You are interested in the case $n=3$. Expand the binomial and equate real and imaginary parts.

From the wording, it appears that you are asked to solve the problem without using DeMoivre's Theorem!

Then you need information about $\cos 3x$ and $\sin 3x$ from another source. Luckily, you probably have all the tools needed.

For $\cos 3x$, write it as $\cos(2x+x)$, and use the usual cosine of a sum rule. We get $\cos 2x\cos x-\sin 2x\sin x$. Using the double-angle identities, you then get $(\cos^2 x-\sin^2 x)\cos x-2\sin^2 x\cos x$. I used the rule $\cos 2x=\cos^2 x-\sin^2 x$ because it fits in well with what you are asked to prove.

We conclude that $\cos 3x=\cos^3 x-3\sin^2 x\cos x$.

You will need similar information about $\sin 3x$. Be guided by the ultimate result you are looking for. But start with $\sin 3x=\sin(2x+x)=\sin 2x \cos x+\cos 2x\sin x$. Of course you will then use $\sin 2x=2\sin x\cos x$, and an appropriate identity for $\cos 2x$.

$(\cos x+i\sin x)^3=(\cos 3x+i\sin 3x)$(by De Moivre's theorem)
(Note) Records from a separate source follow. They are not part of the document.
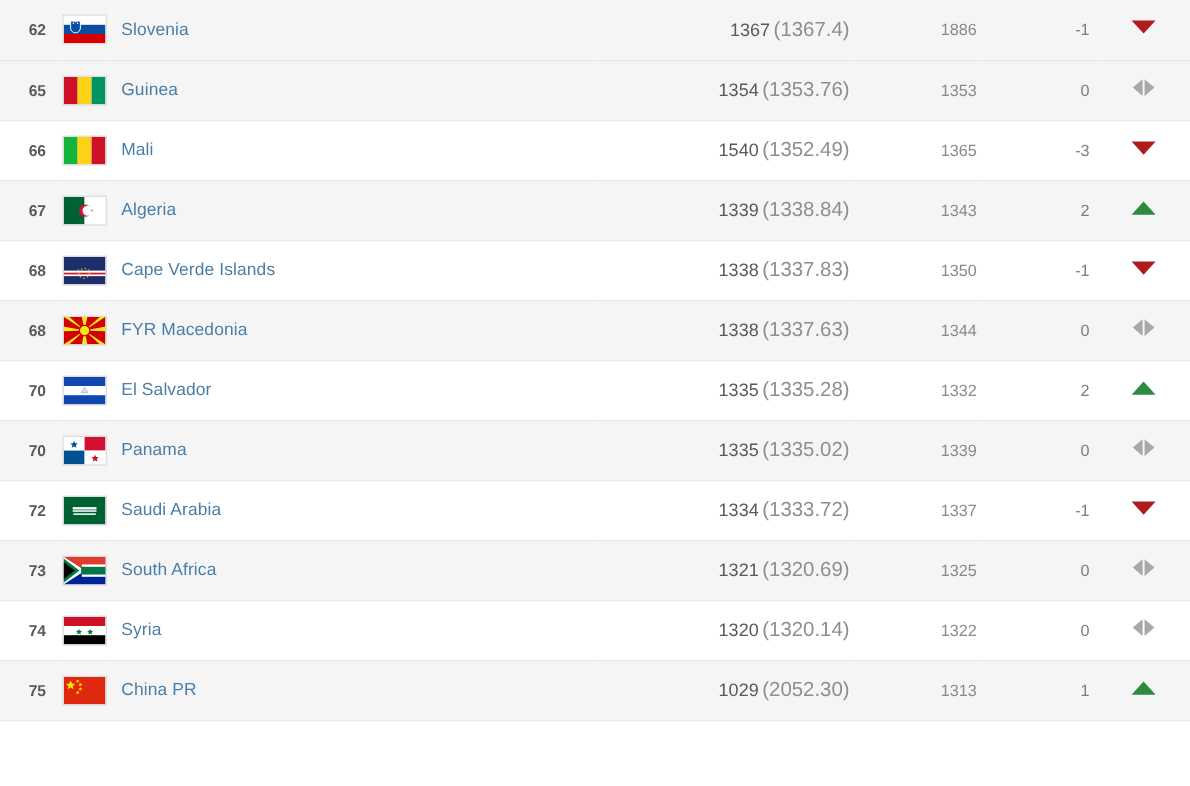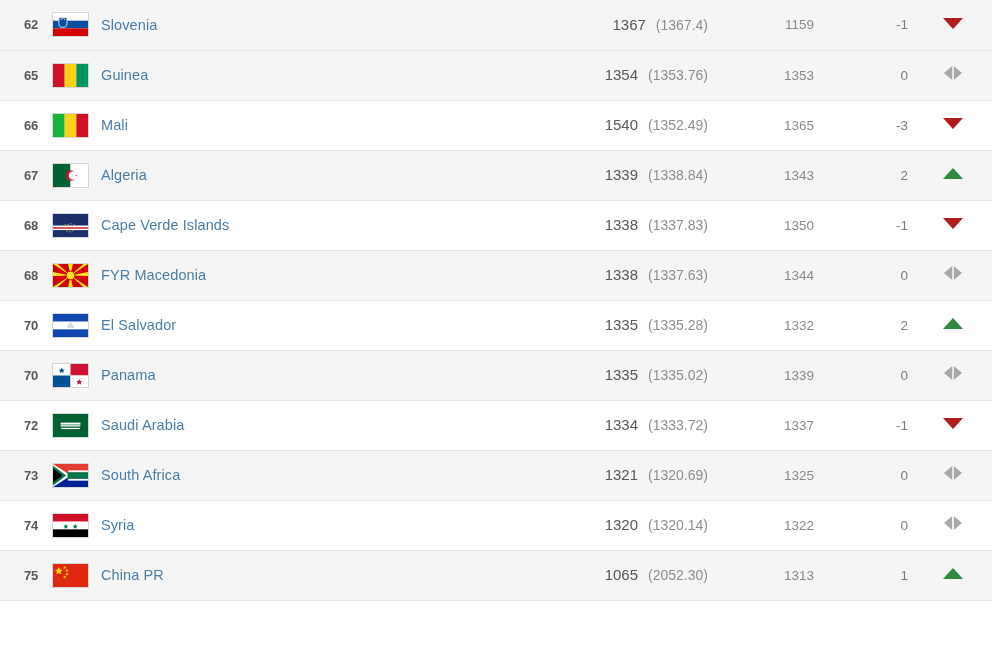--- a/index.html
+++ b/index.html
@@ -95,9 +95,9 @@
     color: #58595b;
   }
   .pts-exact {
-    font-size: 14px;
+    font-size: 17px;
     color: #8e8e8e;
-    margin-left: 10px;
+    margin-left: 3px;
   }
But $(\cos x+i\sin x)^3=\cos^3x+i^3\sin^3x+3\cos x i \sin x(\cos x+i\sin x)=\cos^3 x-i\sin^3x+3i\cos^2 x\sin x-3\cos x\sin^2x=\cos^3x+i^3\sin^3x+3\cos x i \sin x(\cos x+i\sin x)=\cos^3 x-i\sin^3x+3i(1-\sin^2x) \sin x-3\cos x(1-\cos^2 x)=4\cos ^3x-3\cos x+i(3\sin x-4\sin^3x)$

Now by equating we have, $\cos 3x=4\cos ^3x-3\cos x$ and $\sin 3x=3\sin x-4\sin^3x$